The 1870 census also collected data on Education, “Pauperism” and Crime. As of mid-year 1870, 1533 Wisconsinites received public support, including 16 Blacks and 736 “Foreign Born,” with a total support amount of $151,181.00. Convicted Wisconsinites in 1870 totaled 837, including 21 Blacks and 203 “Foreign Born.” Statewide school attendees totaled 260,732, including 180 Black male students and 126 Black females.

The City of Milwaukee’s 1870 population totaled 71,440, including 175 Black persons notably concentrated in the then 4th Ward. In 1970, one hundred years after the first full African-American census, the Census Bureau estimated that over six percent of African Americans went uncounted, compared to only two percent of European Americans.

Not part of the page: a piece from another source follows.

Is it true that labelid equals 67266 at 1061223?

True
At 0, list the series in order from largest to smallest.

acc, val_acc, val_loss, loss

Today, the Milwaukee is a city of majority minorities; an accurate count of all residents is pending with the 2020 U.S. Census. In 2019, Milwaukee Mayor Tom Barrett convened the Greater Milwaukee 2020 Census Complete Count Committee stating “I want every household to participate and I want to engage as many residents as possible to make sure no one goes uncounted.”

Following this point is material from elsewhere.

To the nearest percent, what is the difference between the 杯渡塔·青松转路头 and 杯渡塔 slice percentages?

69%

The data collected in the “count” is actually information as of April 1, 2020, e.g., a total of household residents; household rentals or homeownership; gender, age and race of each household member, and the relationship of each person in the home.

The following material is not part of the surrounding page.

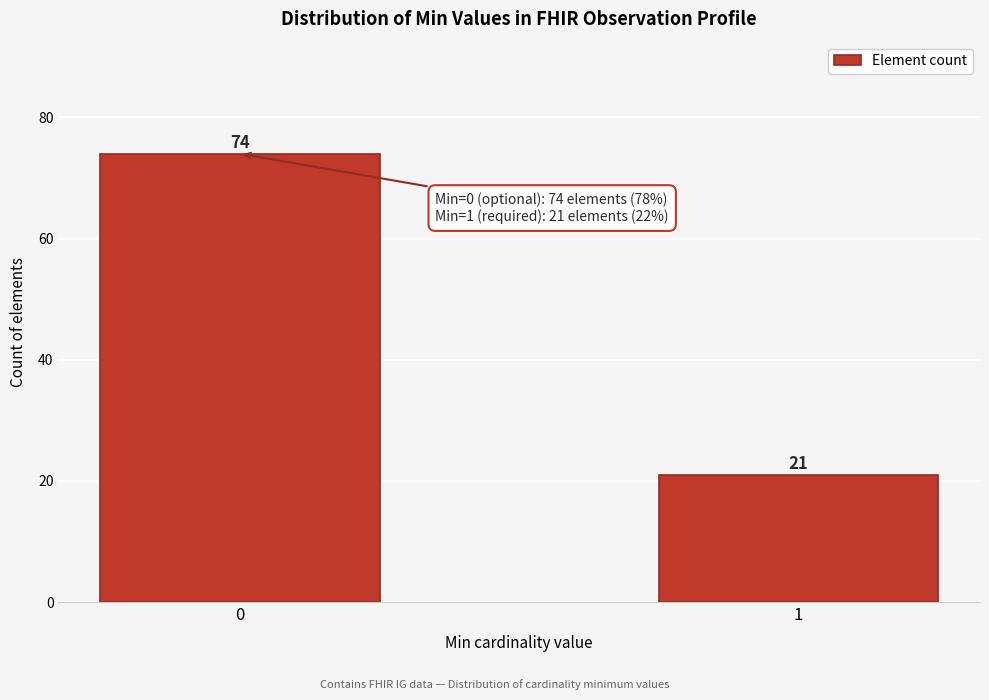

Reading left to right, list all the values displayed in this chart.

0=74	1=21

ALL persons must be counted, regardless of age, race, ethnic group, citizenship status or immigration status. The 2020 census questionnaire does NOT include a question regarding immigration status.

The Census Bureau, operated by the U.S. Department of Commerce, is bound by federal law to keep ALL information confidential. The Bureau cannot release any identifiable information about a person, a household, or a business. The law ensures that ALL private data is protected and that no answers can be used against a respondent by any government agency, law enforcement agency, or court.

For the first time in 240 years, the U. S. Census Bureau allows online or phone options for submitting census responses – in addition to the traditional mailed option, if one prefers. As residents options for census data collection have increased over time so has its uses. The annual distribution of more than $675 billion in federal funds – over the next 10 years – is based on census data. The funds support education, housing, transportation, health services, etc. and are critical to the operations of local communities.

But the original census count purposes remain: the allocation of seats Wisconsin fills in the U.S. Congress, and the proportionate taxation of states.

Library of Congress

  • [1] Shelby County v. Holder, 570 U.S. 529 (2013)
  • [2] U.S. Constitution, Article 1, Section 2
  • [3] 1789 U.S. Constitution, Article I, Section 2
  • [4] U.S. Constitution, Article 1, Section 9
  • [5] The Naturalization Act of 1790
  • [6] U.S. Constitution, Article 1, Section 9
  • [7] Dred Scott v. Sandford, 60 U.S. (19 How.) (1857)
  • [8] The 13th Amendment states: Neither slavery nor involuntary servitude, except as a punishment for crime whereof the party shall have been duly convicted, shall exist within the United States, or any place subject to their jurisdiction.
  • [9] The 14th Amendment states: “Section 1. All persons born or naturalized in the United States, and subject to the jurisdiction thereof, are citizens of the United States and of the state wherein they reside. No state shall make or enforce any law which shall abridge the privileges or immunities of citizens of the United States; nor shall any state deprive any person of life, liberty, or property, without due process of law; nor deny to any person within its jurisdiction the equal protection of the laws. Section 2. Representatives shall be apportioned among the several states according to their respective numbers, counting the whole number of persons in each state, excluding Indians not taxed.
  • [10] The 15th Amendment states: “The right of citizens of the United States to vote shall not be denied or abridged by the United States or by any State on account of race, color, or previous condition of servitude.”
  • [11] Congress required former Confederate states to ratify the three Reconstruction Era amendments as conditions of regaining federal representation.